Fascinated by nature in a different way, Wehtje has spent the last 13 years specializing in X-ray images of plants, wildlife and everyday objects.

For the Tower Hill show, his photos range from 16-by-20 inches to 32-by-40 inches.

Raised in South Lancaster, he earned a degree in natural science from Atlantic Union College. Around 1995 he moved to New York to study at Rochester Institute of Technology where he became intrigued by the creative possibilities of making photographs using X-ray technology.

“It was the first thing that really clicked for me. I like the scientific aspect of it,” he said. “I think it fits me fine. Some people have to be creating all the time. I’m the sort that has to mull things over.”

Initially he “bugged” local hospitals to rent him time to use their X-ray machines to make pictures. He eventually purchased his own Faxitron X-ray machine which is encased in lead to prevent dangerous exposures.

Now 39, Wehtje compared his Faxitron to a big microwave and said the X-rays pass through his subjects, leaving an image on high resolution film typically used for mammograms for its ability to capture detail. “It’s perfectly safe,” he said. He then scans the film and digitalizes the images, which he transfers to his computer. Using Photoshop, he might darken indistinct borders and add subtle tints to various parts.

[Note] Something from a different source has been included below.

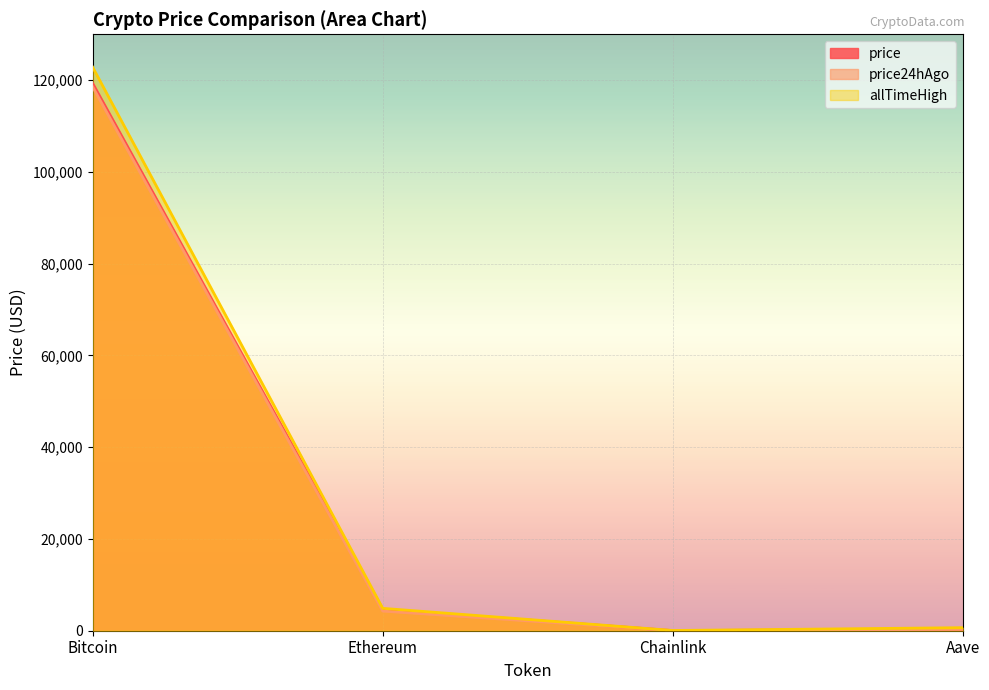

In allTimeHigh, how many points are lower than both neighbors (excluding endpoints)?

1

“I tell people I do photography,” he said, “but I don’t have a camera.”

Looking at Wehtje’s images of a hosta leaf or a tinted sunflower is like examining the divine blueprint for some of nature’s most delicate creations.

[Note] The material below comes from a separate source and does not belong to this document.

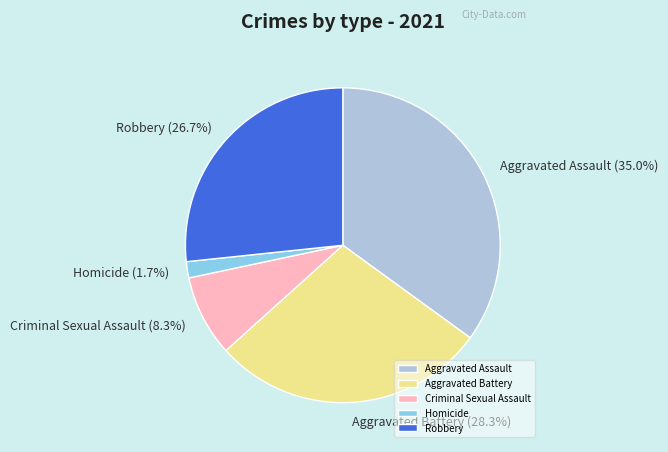

Does any single category account for the majority?

No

They have a haunting beauty as if viewers are looking into the invisible superstructure of sunflowers and butterflies.

He especially likes seashells because X-rays capture their “spiral interiors” and they can be rearranged to resemble butterflies.

Wehtje experiments with wildly varied objects to see what sort of images they’ll produce. Once he X-rayed his “pet spider” which was unhurt, a vase that was disappointing because its density was too consistent and even bags of trash.

Some of his experiments had unexpected results. “Dolls are kind of freaky because they have all these wires and gears. I’ve tried plates and forks and rocks but there’s nothing inside them. Road kill can be interesting,” he said.

Wehtje spends his spare time hiking through local bogs looking for interesting specimens and views the natural world with a scientist’s eye for its marvellous complexity.

“The beautiful patterns that natural subjects often reveal under the tube make me feel that, in the end, we don’t really create,” he said. “We only discover how to see the beauty that is already there.”

THE ESSENTIALS

Tower Hill Botanic Garden is at 11 French Drive in Boylston. It is open Tuesday through Sunday from 10 a.m. to 5 p.m. Viewing the exhibit is free with regular admission to the garden.

Tickets are adults, $10; seniors, $7; youth, $5; and children under 6 and members are free.